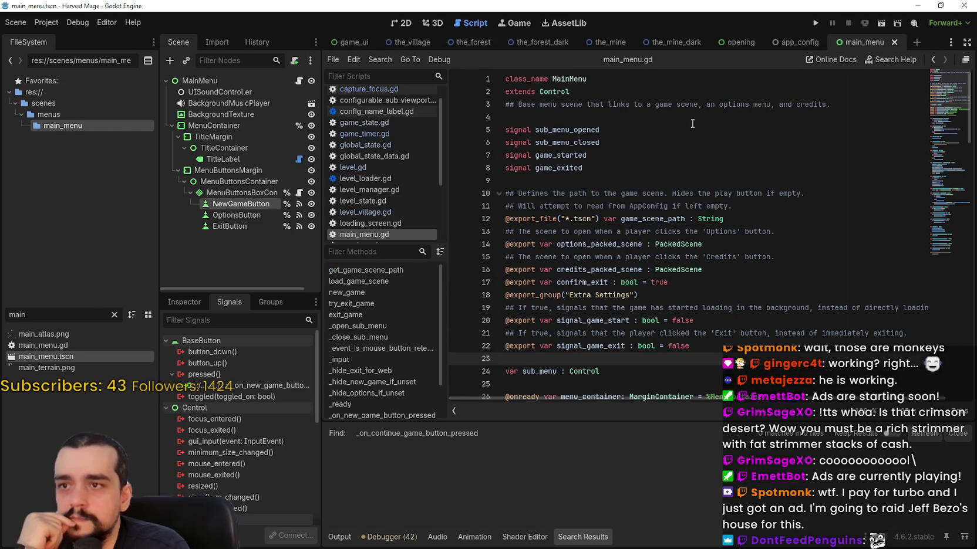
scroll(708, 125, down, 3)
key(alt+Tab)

● ● ● ●

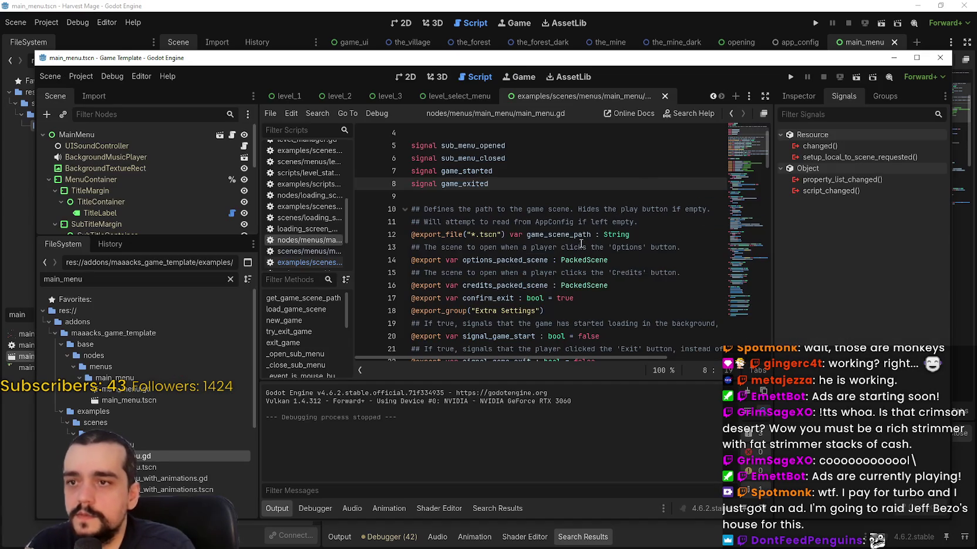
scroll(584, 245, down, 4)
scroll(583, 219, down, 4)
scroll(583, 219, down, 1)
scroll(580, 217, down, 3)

● ● ● ●

Search the data for the word "scroll" and report how many lines include it, with the number alone.

5